Running a restic cat blob again still fails but it also prints the key on stdout, which we can store in a fixed.mac file:

>>> s = '60 8 175 15 140 206 212 132 102 59 123 192 61 19 34 36'
>>> with open('fixed.mac', 'wb') as f:
...     f.write(b''.join(int(x).to_bytes(1, 'little') for x in s.split()))
...
16

We also need to find where exactly the mac is located, so we add this to our repacking script:

mac_offset=$(($offset+$iv_size+$blob_cyphertext_size))
blob_mac=$(cat $broken_packfile | xxd -seek $mac_offset -p -l16)
echo "mac_offset:$mac_offset blob_mac:$blob_mac"

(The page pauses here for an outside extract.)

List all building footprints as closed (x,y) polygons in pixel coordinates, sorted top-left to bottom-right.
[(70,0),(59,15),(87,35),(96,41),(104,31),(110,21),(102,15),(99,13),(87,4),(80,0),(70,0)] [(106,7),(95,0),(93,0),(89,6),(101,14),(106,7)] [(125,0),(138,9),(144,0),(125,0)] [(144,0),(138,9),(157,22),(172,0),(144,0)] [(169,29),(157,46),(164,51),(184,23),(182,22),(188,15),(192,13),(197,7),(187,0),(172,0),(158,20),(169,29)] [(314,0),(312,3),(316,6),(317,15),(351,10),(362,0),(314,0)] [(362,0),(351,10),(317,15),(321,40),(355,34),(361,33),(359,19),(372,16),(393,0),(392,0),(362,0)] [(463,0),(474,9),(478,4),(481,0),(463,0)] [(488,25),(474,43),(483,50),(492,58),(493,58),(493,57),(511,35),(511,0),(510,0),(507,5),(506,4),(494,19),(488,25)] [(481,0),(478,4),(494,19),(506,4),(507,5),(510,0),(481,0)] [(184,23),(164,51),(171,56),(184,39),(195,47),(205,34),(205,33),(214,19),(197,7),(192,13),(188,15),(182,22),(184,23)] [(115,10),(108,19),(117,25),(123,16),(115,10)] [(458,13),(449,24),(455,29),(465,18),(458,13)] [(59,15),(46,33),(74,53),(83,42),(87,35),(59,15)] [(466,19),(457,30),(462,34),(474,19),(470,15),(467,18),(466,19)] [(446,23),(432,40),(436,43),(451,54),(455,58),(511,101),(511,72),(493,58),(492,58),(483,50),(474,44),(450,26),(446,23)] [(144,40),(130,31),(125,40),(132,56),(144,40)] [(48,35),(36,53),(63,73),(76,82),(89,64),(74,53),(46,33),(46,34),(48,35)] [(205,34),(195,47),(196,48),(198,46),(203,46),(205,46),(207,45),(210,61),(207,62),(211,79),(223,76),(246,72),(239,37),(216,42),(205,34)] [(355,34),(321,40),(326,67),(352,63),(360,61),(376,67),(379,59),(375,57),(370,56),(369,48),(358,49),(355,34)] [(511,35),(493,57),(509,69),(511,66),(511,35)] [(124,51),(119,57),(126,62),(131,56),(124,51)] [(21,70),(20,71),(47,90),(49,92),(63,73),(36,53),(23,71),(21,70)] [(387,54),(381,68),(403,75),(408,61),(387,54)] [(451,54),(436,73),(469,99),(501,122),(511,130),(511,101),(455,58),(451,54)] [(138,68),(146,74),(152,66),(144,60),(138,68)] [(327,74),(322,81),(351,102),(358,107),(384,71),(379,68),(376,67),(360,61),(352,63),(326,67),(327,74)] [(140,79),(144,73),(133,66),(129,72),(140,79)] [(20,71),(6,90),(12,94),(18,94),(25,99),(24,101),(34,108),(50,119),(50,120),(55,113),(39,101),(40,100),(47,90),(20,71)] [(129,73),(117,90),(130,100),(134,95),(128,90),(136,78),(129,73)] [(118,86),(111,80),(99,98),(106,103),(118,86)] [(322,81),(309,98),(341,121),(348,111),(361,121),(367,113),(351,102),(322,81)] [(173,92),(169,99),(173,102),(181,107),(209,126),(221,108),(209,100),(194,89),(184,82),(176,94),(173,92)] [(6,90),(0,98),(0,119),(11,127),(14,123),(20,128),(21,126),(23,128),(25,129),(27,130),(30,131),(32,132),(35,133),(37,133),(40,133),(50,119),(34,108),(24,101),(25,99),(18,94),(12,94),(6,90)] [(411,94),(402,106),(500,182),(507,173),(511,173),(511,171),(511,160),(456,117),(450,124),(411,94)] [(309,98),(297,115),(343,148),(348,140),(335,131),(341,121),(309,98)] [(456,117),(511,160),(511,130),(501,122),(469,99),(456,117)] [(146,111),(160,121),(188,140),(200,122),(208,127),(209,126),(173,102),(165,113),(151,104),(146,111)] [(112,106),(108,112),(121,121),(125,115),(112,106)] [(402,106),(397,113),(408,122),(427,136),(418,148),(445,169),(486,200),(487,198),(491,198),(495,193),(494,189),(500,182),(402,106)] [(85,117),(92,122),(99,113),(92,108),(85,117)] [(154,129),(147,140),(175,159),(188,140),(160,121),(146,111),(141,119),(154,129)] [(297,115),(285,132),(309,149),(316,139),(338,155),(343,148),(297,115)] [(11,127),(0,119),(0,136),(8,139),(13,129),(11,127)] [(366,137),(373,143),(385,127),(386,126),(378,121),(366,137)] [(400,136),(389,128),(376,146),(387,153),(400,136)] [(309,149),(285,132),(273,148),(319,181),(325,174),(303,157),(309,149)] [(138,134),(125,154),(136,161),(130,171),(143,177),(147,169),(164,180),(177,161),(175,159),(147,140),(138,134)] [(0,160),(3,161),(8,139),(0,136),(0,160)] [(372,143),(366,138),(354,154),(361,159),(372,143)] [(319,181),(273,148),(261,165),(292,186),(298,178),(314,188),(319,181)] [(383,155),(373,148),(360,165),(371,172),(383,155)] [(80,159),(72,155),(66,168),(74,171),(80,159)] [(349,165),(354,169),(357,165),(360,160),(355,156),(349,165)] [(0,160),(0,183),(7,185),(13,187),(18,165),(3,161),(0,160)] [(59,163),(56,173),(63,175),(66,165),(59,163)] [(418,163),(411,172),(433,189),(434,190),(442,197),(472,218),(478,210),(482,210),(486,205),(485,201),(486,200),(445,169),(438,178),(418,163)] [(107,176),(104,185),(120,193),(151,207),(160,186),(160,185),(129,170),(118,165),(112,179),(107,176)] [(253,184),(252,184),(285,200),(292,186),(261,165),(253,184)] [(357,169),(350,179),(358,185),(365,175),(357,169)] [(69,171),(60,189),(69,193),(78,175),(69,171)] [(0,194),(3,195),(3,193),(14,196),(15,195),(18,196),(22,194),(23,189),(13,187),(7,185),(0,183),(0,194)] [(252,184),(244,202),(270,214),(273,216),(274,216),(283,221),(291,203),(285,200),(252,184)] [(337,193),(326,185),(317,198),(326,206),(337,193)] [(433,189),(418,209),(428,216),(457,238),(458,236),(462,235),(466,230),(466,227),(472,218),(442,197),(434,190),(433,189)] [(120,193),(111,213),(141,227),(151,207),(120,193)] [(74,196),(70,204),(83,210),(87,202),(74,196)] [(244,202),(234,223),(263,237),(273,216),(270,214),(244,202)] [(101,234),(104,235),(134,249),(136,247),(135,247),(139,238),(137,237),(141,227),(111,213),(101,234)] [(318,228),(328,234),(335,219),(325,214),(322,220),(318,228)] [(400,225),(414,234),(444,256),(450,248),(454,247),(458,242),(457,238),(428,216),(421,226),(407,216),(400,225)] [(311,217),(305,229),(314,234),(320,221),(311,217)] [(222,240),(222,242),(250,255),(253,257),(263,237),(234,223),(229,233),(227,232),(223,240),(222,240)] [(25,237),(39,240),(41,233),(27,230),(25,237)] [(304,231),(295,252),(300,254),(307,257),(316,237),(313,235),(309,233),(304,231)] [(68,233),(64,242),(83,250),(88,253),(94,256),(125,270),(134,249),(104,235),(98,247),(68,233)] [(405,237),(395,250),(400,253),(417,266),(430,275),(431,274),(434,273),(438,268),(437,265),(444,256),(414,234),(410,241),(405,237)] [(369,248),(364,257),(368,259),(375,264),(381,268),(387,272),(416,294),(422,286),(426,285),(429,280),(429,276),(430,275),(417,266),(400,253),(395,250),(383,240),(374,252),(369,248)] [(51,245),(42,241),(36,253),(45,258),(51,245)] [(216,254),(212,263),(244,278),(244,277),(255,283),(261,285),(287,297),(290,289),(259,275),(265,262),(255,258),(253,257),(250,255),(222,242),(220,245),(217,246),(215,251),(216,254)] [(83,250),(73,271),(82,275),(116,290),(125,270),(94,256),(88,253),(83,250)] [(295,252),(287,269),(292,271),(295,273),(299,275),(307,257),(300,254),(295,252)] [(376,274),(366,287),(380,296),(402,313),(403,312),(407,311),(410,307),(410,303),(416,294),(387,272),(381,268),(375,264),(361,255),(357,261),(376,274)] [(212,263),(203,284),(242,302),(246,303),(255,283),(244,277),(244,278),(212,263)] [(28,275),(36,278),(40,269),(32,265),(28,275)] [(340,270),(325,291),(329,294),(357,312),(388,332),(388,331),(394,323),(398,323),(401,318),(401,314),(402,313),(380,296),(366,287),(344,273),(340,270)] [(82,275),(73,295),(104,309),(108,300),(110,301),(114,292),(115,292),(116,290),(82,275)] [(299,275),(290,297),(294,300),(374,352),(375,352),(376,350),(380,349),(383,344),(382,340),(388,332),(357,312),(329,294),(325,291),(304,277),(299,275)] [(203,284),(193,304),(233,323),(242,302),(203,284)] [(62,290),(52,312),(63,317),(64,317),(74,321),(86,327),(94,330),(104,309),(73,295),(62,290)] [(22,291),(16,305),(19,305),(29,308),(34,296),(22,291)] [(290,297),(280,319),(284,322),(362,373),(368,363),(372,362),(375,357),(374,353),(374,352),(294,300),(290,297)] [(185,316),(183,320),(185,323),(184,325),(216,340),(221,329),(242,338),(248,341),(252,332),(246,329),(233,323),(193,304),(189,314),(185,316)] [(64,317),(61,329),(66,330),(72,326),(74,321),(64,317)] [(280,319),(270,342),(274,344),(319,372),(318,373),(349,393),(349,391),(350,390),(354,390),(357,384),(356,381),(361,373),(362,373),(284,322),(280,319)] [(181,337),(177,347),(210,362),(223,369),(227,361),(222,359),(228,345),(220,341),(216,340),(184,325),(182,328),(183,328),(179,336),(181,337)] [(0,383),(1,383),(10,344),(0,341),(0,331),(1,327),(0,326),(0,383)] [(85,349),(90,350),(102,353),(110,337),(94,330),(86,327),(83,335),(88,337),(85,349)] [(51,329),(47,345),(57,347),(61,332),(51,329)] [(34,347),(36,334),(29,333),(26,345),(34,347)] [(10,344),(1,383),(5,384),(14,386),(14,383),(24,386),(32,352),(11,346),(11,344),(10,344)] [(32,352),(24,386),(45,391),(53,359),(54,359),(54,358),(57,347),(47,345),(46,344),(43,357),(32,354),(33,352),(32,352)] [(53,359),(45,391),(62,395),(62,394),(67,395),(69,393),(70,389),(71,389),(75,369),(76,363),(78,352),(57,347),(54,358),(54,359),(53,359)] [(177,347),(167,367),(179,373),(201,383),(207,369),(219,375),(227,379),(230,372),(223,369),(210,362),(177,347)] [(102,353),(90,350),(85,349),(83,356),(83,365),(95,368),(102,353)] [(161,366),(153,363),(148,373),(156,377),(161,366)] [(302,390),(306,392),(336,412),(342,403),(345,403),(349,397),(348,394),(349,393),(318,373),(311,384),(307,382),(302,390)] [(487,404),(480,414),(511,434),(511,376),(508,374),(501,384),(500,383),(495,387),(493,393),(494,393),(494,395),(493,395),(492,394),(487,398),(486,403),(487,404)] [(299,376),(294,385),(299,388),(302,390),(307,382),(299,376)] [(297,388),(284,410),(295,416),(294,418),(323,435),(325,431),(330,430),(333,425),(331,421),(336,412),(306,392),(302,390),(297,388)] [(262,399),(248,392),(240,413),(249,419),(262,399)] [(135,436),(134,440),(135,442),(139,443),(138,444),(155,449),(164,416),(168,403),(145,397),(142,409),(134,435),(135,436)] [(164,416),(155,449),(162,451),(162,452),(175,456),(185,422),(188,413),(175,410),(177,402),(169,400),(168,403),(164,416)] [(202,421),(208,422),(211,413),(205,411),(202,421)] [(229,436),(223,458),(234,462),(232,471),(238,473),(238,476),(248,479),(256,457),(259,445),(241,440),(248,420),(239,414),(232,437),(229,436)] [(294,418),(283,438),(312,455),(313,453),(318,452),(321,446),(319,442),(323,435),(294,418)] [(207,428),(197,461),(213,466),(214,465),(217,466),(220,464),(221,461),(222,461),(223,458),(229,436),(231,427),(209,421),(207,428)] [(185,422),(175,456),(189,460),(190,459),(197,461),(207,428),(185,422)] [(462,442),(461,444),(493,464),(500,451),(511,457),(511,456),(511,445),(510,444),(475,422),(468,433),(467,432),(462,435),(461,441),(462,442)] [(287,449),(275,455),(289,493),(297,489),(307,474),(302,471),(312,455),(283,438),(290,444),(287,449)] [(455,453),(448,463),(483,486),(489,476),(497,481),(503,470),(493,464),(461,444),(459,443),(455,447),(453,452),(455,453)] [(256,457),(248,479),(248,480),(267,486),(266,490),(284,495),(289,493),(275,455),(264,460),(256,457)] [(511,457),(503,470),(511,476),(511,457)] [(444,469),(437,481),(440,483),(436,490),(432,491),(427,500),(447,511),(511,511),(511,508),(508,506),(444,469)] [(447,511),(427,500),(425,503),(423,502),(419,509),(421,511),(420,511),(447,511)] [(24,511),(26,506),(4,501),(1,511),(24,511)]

After double checking that the blob_mac: matches the restic "got" log, we can patch it in our pack file using the mac_offset as seek argument to dd:

% dd if=fixed.mac of=fdd48b5c364ad5004324312e10c78bc0101095de141022c8775d14485fd77e73.fixed bs=1 seek=6521832 count=16 conv=notrunc

And that's it, we can now replace data/fd/fdd48b5c... with our new fixed file and profit, because this time you're goddamn right it works.

EDIT 2021/09/12

It works, we can read the file properly, checksum is fine, but restic will still report index errors when running a check --read-data. One thing we forgot is that the pack file checksum also changes:

% sha256sum fdd48b5c*
fdd48b5c364ad5004324312e10c78bc0101095de141022c8775d14485fd77e73        fdd48b5c364ad5004324312e10c78bc0101095de141022c8775d14485fd77e73
fdd48b5c364ad5004324312e10c78bc0101095de141022c8775d14485fd77e73.fixed  81b4816c341d7f60f10e6a554d6b7053d1216d16dd688437c728479490e4eff6

This means we must add data/81/81b4816c and remove data/fd/fdd48b5c..., then run restic rebuild-index. This gets rid of the remaining issue. Thanks to Michael Eischer from the restic forum for the hints.

Closing words

One could argue that I could have relied on higher level tools provided by restic and simply removed the packfile, re-indexed the repo and made a new snapshot (or something along these lines). This would have been more generic, simpler and probably more reliable. But it also has its drawbacks. First of all, it implies that you trust the tools for repairing a repository, which are probably based on various heuristics, likely less tested as those are pretty rare and specific scenarios.

Also, and this was important to me, I wanted to understand how restic worked because I trust this system with the most precious data in my life. This issue was actually a very good opportunity to get comfortable with its internals, and it also re-enforced the confidence I have in the tool and in myself to face such issue in the future.

And finally, heck, it was fun.

Oh, and for the curious, the MIPS machine is a GnuBee. I'm not going to badmouth it because it served its purpose and it's an awesome initiative (in particular because it allowed me to use my large stack of 2.5" hard drives in a very compact form factor), but on the other hand it's going to be hammered soon because I don't negotiate with terrorists.